Il était un écrivain russe (1886-1923) décédé à 37 ans l’année de la publication de sa nouvelle très émouvante, peut être autobiographique, dans laquelle un soldat de la révolution monologue pendant sa « pause », nouvelle trouvée dans https://bibliotheque-russe-et-slave.com/index1.html.
Nous sommes au repos dans le village de la Steppe. Je suis assis près de l’Izba et je caresse le dos d’un grand chien aux longs poils rugueux. Il n’est pas beau, mais la longue laine de son dos est toute chauffée par le soleil, et il m’est agréable de rester assis penché vers lui. Du toit tombent sur mon épaule des gouttes d’eau. Dans l’arrière-cour les oies lancent des cris par saccades. Un poulain hennit d’une voix fluette, des poules gloussent.
Devant les fenêtres se dressent des canons dételés, étirant leur cou d’acier froid. Les chevaux couverts de sueur mâchonnent du foin. Je suis assis, la tête au soleil d’avril, je regarde la toile d’araignée déchiquetée des nues qui voguent au-dessus de la terre dégelée et noircie. Mes oreilles ne sont pas devenues sourdes à cause des coups de canon, j’entends comment des oies lancent des cris par saccades, comment les poulettes gloussent gaiement, comment les gouttes tombent doucement sur mon épaule.
Ceci est mon printemps de campagne guerrière.
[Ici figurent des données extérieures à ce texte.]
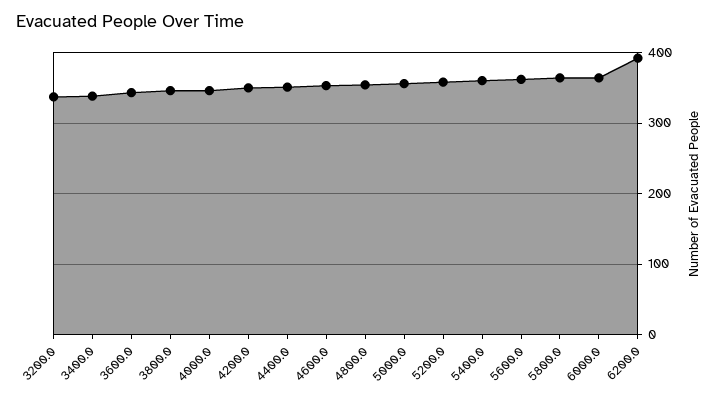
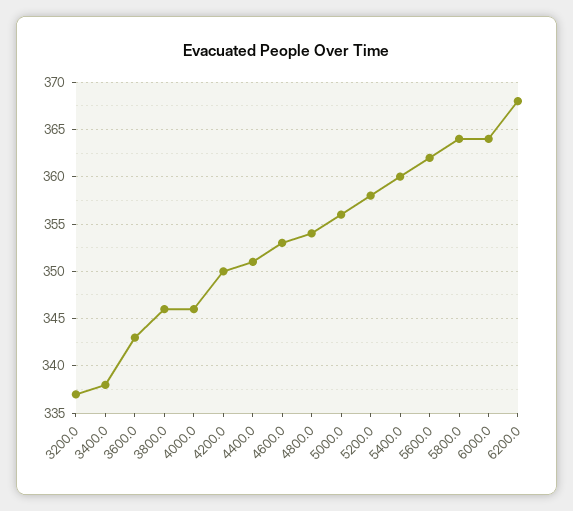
6200.0: 390 -> 368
Peut-être le dernier. J’épie le frôlement, les cris, qui saluent le jeune printemps. Mon cœur s’agite.
À la maison j’ai une femme et deux enfants. Une chambrette, des oreilles fines, aux aguets, qui épient les pas tardifs sur l’escalier. On m’y attend. Peut-être m’ont-ils enterré depuis longtemps.
Tout en regardant le ruisselet sous mes pieds, les moineaux qui sautillent, je vois mon fils Seriojka avec ses joues pâles et anémiques ainsi que la petite Nionschka et son petit ruban bleu ciel dans ses cheveux couleur or. Ils sont assis sur le bord de la fenêtre serrés l’un contre l’autre et ils regardent à travers les vitres qui dégèlent. Ils me cherchent parmi les passants, ils attendent le moment où je viendrai et les mettrai sur mes genoux. Et les deux petits museaux affligés remplissent mon cœur d’amertume.
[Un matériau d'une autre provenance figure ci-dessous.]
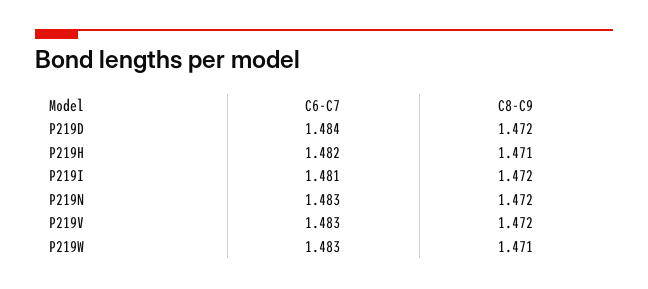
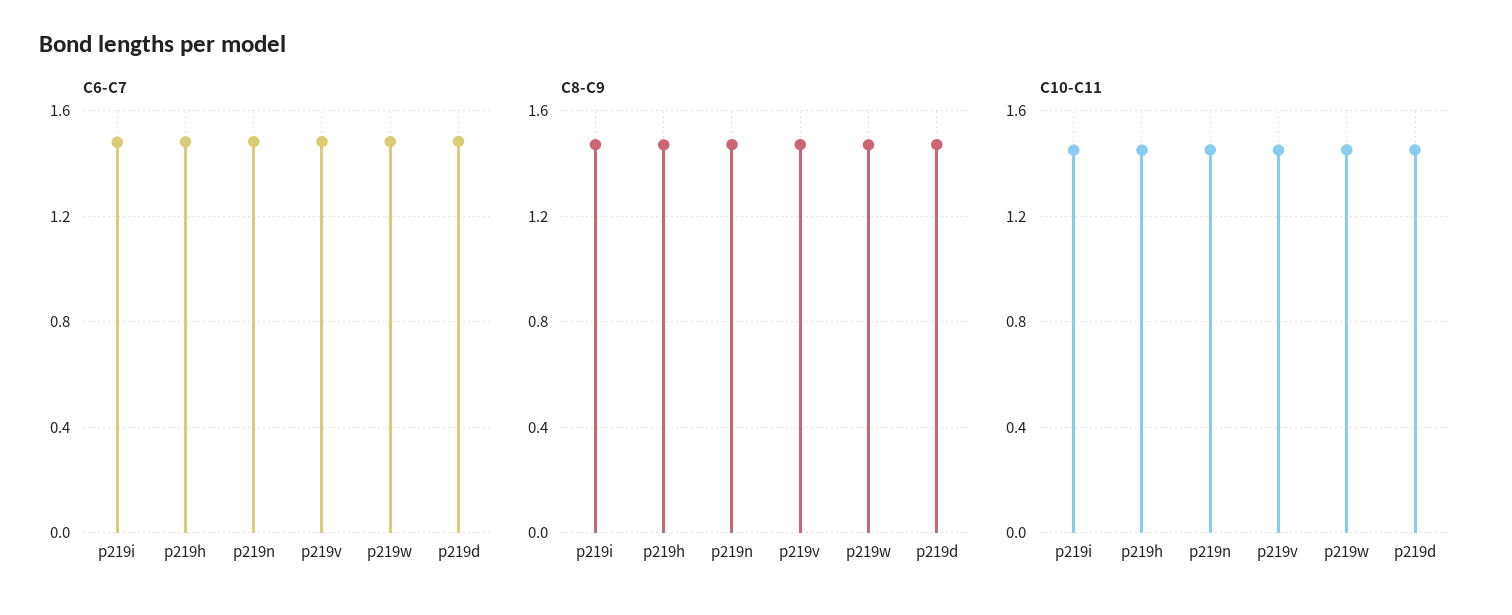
C10-C11, P219I: none -> 1.45
C10-C11, P219H: none -> 1.45
C10-C11, P219N: none -> 1.45
C10-C11, P219V: none -> 1.45
C10-C11, P219W: none -> 1.45
C10-C11, P219D: none -> 1.45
Je retire de ma poche une lettre vieille, longtemps relue, envoyée de chez moi. Ma femme me console « Je ne pleure pas, tiens ferme, toi aussi » Et avant mon départ, elle me disait: Pourquoi y vas-tu volontairement? As-tu assez de la vie?
Je craignis qu’elle ne puisse pas comprendre mon amour pour la vie, et je réponds: Je dois aller et j’irai… voilà pour eux, pour les petits gosses. Les larmes roulèrent sur ses joues. Elles contenaient le chagrin, l’amour et la souffrance, mais mes jambes ne tremblaient pas. Maintenant elle m’encourage : Ne crains pas pour nous, je suis endurante, je supporterai tout…
Puis, une lettre de Seriojka. Il ne sait pas former les lettres, et il a mis un tas de petits bâtonnets, queues, crochets, boucles et un petit buisson hérissé sans feuillage. En dessous l’explication de sa mère : Comprends comme tu veux! Je comprends les caractères de Seriojka.
J’ai lu sa lettre la première fois au moment où nous allions à l’attaque, et ces bâtonnets et les petites queues me regardèrent avec des yeux chéris, encourageants. Je les embrassai furtivement, pour que les copains ne rient pas et ayant tâté mon fusil, je dis : Va, père !
Et à présent je pense de même. Je marche vers la mort ni par ennui, ni parce que j’ai assez de la vie. J’ai une forte envie de vivre. Je suis troublé et par ce large espace de printemps, et par les matins et les soirs pleins de calme, et par le vol lointain des cigognes, et par le murmure des ruisseaux dans les ravins. J’embrasse d’un regard plein d’amour chaque petit nuage, chaque arbrisseau, et je marche quand même vers la mort… Je vais à la mort, fermement et calmement. Elle vole à ma rencontre dans les obus de l’artillerie, qui déchirent la terre dégelée et noircie, et dans les fréquents coups de feu, qui éclatent avec une petite fumée bleue. Je la vois, m’épiant derrière chaque monticule de terre enveloppé par la pénombre du soir, et je marche quand même sans hésiter.
Je marche à la mort parce que je veux vivre.